Sinds de coronacrisis wordt er veel over kinderen gesproken. En dan vooral over leerachterstand. De discussie gaat hoofdzakelijk over het al dan niet openhouden van de scholen en wat dat betekent voor de cognitieve ontwikkeling. Voor wat het betekent voor het welbevinden of het zelfbeeld van kinderen, is er wat minder aandacht. Het recent verschenen rapport van Philip Brinckman en Kristiaan Versluys over hoe we tot beter onderwijs moeten komen, stelt het volgende over de kleuterschool: “De geschetste aanpak verschilt fundamenteel van de pedagogische keuze die de jongste decennia steeds meer terrein won en die welbevinden en welbehagen de absolute voorrang gaf. Er werd van uitgegaan dat wanneer kinderen zich goed voelen, weinig weerstand ondervinden en gelukkig zijn, dit hun prestaties ten goede zal komen.”

Beter onderwijs is in dat rapport van de Vlaamse commissie Beter Onderwijs een synoniem voor onderwijs dat beter scoort in internationale rankings. En dat is hoofdzakelijk (indien niet uitsluitend) een zaak van economisch rendement.
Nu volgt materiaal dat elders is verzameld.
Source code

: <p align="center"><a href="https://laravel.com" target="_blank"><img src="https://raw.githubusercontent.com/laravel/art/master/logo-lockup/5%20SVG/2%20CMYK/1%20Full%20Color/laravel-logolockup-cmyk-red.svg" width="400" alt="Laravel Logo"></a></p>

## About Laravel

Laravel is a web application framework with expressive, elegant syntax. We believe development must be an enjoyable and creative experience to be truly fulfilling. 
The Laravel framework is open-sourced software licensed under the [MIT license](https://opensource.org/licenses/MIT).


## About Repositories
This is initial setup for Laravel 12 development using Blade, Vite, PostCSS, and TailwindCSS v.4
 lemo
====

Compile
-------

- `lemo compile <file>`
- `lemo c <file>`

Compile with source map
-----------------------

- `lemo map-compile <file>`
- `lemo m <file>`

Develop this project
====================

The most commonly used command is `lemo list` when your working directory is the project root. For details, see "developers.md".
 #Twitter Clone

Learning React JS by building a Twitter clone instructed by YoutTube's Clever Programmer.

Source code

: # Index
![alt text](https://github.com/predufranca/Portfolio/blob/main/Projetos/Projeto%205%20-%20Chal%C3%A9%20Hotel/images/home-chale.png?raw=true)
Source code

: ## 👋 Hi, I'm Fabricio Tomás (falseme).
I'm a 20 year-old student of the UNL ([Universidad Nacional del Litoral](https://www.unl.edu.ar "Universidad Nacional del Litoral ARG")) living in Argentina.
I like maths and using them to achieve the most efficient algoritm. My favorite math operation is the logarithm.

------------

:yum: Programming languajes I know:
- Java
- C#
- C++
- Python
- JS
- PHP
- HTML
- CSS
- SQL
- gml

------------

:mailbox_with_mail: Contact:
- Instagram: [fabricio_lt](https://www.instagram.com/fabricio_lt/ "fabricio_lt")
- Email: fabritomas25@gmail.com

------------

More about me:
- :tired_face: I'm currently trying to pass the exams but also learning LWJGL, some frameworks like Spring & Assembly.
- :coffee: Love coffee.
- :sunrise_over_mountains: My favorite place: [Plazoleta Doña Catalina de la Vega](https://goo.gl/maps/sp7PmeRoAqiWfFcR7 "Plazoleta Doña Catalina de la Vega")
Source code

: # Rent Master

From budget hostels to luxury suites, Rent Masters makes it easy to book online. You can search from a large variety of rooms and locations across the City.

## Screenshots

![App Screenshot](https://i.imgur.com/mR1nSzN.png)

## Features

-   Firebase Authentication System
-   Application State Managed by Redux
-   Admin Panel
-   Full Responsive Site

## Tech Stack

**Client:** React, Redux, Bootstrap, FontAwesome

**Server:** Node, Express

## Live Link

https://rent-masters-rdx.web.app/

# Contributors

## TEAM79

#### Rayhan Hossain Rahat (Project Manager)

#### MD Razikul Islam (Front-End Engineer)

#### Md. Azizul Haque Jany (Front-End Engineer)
Wie het over andere zaken wil hebben, behoort tot een conservatieve, ietwat naïeve, maar gelukkig met uitsterven bedreigde achterhoede.

Amper honderdvijftig jaar geleden waren kinderen letterlijk grondstof voor de economie. Ze werkten aan lagere lonen dan de volwassenen in de fabrieken. Ook in de jaren tussen de twee wereldoorlogen zag men in kinderen hoofdzakelijk wat ze later moesten worden: steunpilaren voor een sterke natie, waarvoor een sterk ras nodig was. Dat kinderen bekeken worden als een investering in de toekomst, is dus niet nieuw. De manier waarop dat verengd wordt tot een econometrisch verhaal is dat wel.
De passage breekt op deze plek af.